> Task prompt
Transcribe all the text in the rows below word for word, and leave the pictures out of your answer.

-------- Data for this exercise --------

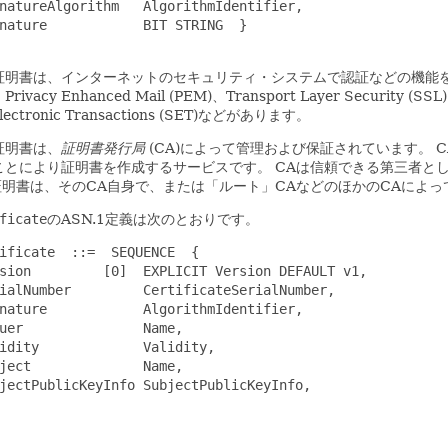
natureAlgorithm   AlgorithmIdentifier,

nature            BIT STRING  }

証明書は、インターネットのセキュリティ・システムで認証などの機能
rivacy Enhanced Mail (PEM)、Transport Layer Se
Electronic Transactions (SET)などがあります。
証明書は、
証明書発行局
(CA)によって管理および保証されています。
ことにより証明書を作成するサービスです。
CAは信頼できる第三者と
証明書は、そのCA自身で、または「ルート」CAなどのほかのCAによ
ficate
のASN.1定義は次のとおりです。
ificate  ::=  SEQUENCE  {

sion         [0]  EXPLICIT Version DEFAULT v1,

ialNumber         CertificateSerialNumber,

nature            AlgorithmIdentifier,

uer               Name,

idity             Validity,

ject              Name,

jectPublicKeyInfo SubjectPublicKeyInfo,
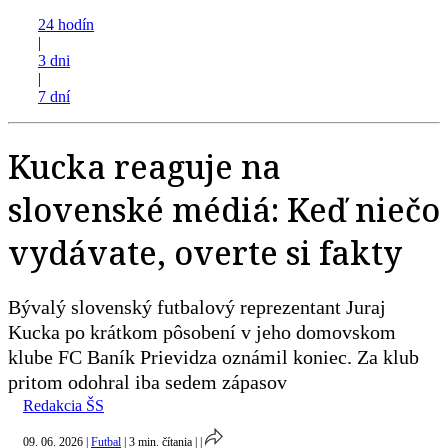
24 hodín
|
3 dni
|
7 dní
Kucka reaguje na
slovenské médiá: Keď niečo
vydávate, overte si fakty
Bývalý slovenský futbalový reprezentant Juraj
Kucka po krátkom pôsobení v jeho domovskom
klube FC Baník Prievidza oznámil koniec. Za klub
pritom odohral iba sedem zápasov
Redakcia ŠS
09. 06. 2026
|
Futbal
|
3 min. čítania
|
|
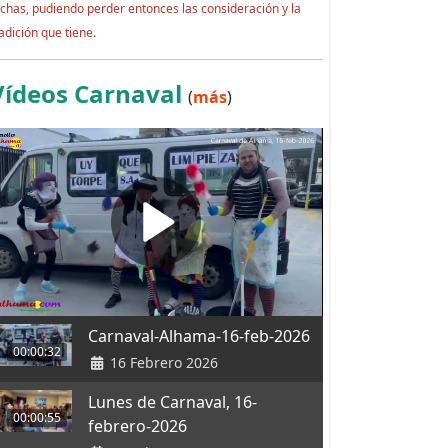
echas, pudiendo perder entonces las consideración y la
adición que tiene.
Vídeos Carnaval
(
más
)
Carnaval-Alhama-16-feb-2026
00:00:32
16 Febrero 2026
Lunes de Carnaval, 16-
00:00:55
febrero-2026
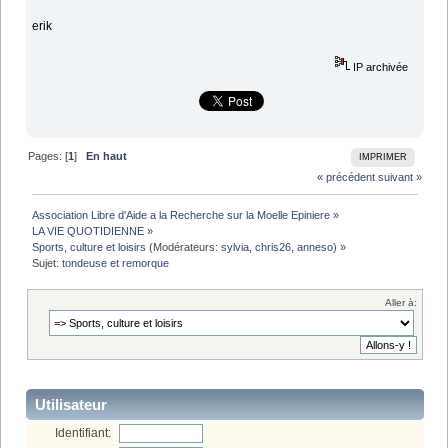
erik
IP archivée
Pages: [
1
]
En haut
IMPRIMER
« précédent
suivant »
Association Libre d'Aide a la Recherche sur la Moelle Epiniere
»
LA VIE QUOTIDIENNE
»
Sports, culture et loisirs
(Modérateurs:
sylvia
,
chris26
,
anneso
) »
Sujet:
tondeuse et remorque 
Aller à:
Utilisateur
Identifiant:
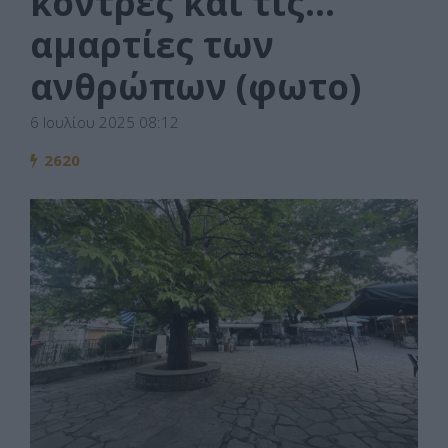
κόντρες και τις…
αμαρτίες των
ανθρώπων (φωτο)
6 Ιουλίου 2025 08:12
2620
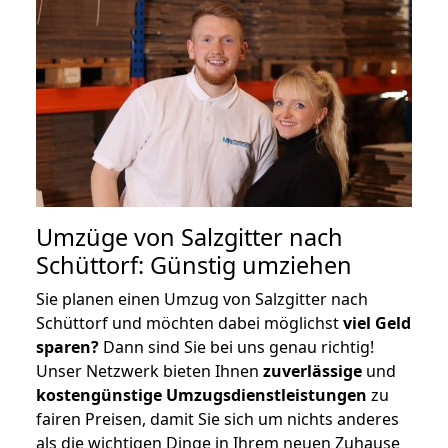
Umzüge von Salzgitter nach
Schüttorf: Günstig umziehen
Sie planen einen Umzug von Salzgitter nach
Schüttorf und möchten dabei möglichst
viel Geld
sparen?
Dann sind Sie bei uns genau richtig!
Unser Netzwerk bieten Ihnen
zuverlässige
und
kostengünstige Umzugsdienstleistungen
zu
fairen Preisen, damit Sie sich um nichts anderes
als die wichtigen Dinge in Ihrem neuen Zuhause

--------

> Answer section
natureAlgorithm   AlgorithmIdentifier,

nature            BIT STRING  }

証明書は、インターネットのセキュリティ・システムで認証などの機能
rivacy Enhanced Mail (PEM)、Transport Layer Se
Electronic Transactions (SET)などがあります。
証明書は、
証明書発行局
(CA)によって管理および保証されています。
ことにより証明書を作成するサービスです。
CAは信頼できる第三者と
証明書は、そのCA自身で、または「ルート」CAなどのほかのCAによ
ficate
のASN.1定義は次のとおりです。
ificate  ::=  SEQUENCE  {

sion         [0]  EXPLICIT Version DEFAULT v1,

ialNumber         CertificateSerialNumber,

nature            AlgorithmIdentifier,

uer               Name,

idity             Validity,

ject              Name,

jectPublicKeyInfo SubjectPublicKeyInfo,
24 hodín
|
3 dni
|
7 dní
Kucka reaguje na
slovenské médiá: Keď niečo
vydávate, overte si fakty
Bývalý slovenský futbalový reprezentant Juraj
Kucka po krátkom pôsobení v jeho domovskom
klube FC Baník Prievidza oznámil koniec. Za klub
pritom odohral iba sedem zápasov
Redakcia ŠS
09. 06. 2026
|
Futbal
|
3 min. čítania
|
|
echas, pudiendo perder entonces las consideración y la
adición que tiene.
Vídeos Carnaval
(
más
)
Carnaval-Alhama-16-feb-2026
00:00:32
16 Febrero 2026
Lunes de Carnaval, 16-
00:00:55
febrero-2026
erik
IP archivée
Pages: [
1
]
En haut
IMPRIMER
« précédent
suivant »
Association Libre d'Aide a la Recherche sur la Moelle Epiniere
»
LA VIE QUOTIDIENNE
»
Sports, culture et loisirs
(Modérateurs:
sylvia
,
chris26
,
anneso
) »
Sujet:
tondeuse et remorque 
Aller à:
Utilisateur
Identifiant:
κόντρες και τις…
αμαρτίες των
ανθρώπων (φωτο)
6 Ιουλίου 2025 08:12
2620
Umzüge von Salzgitter nach
Schüttorf: Günstig umziehen
Sie planen einen Umzug von Salzgitter nach
Schüttorf und möchten dabei möglichst
viel Geld
sparen?
Dann sind Sie bei uns genau richtig!
Unser Netzwerk bieten Ihnen
zuverlässige
und
kostengünstige Umzugsdienstleistungen
zu
fairen Preisen, damit Sie sich um nichts anderes
als die wichtigen Dinge in Ihrem neuen Zuhause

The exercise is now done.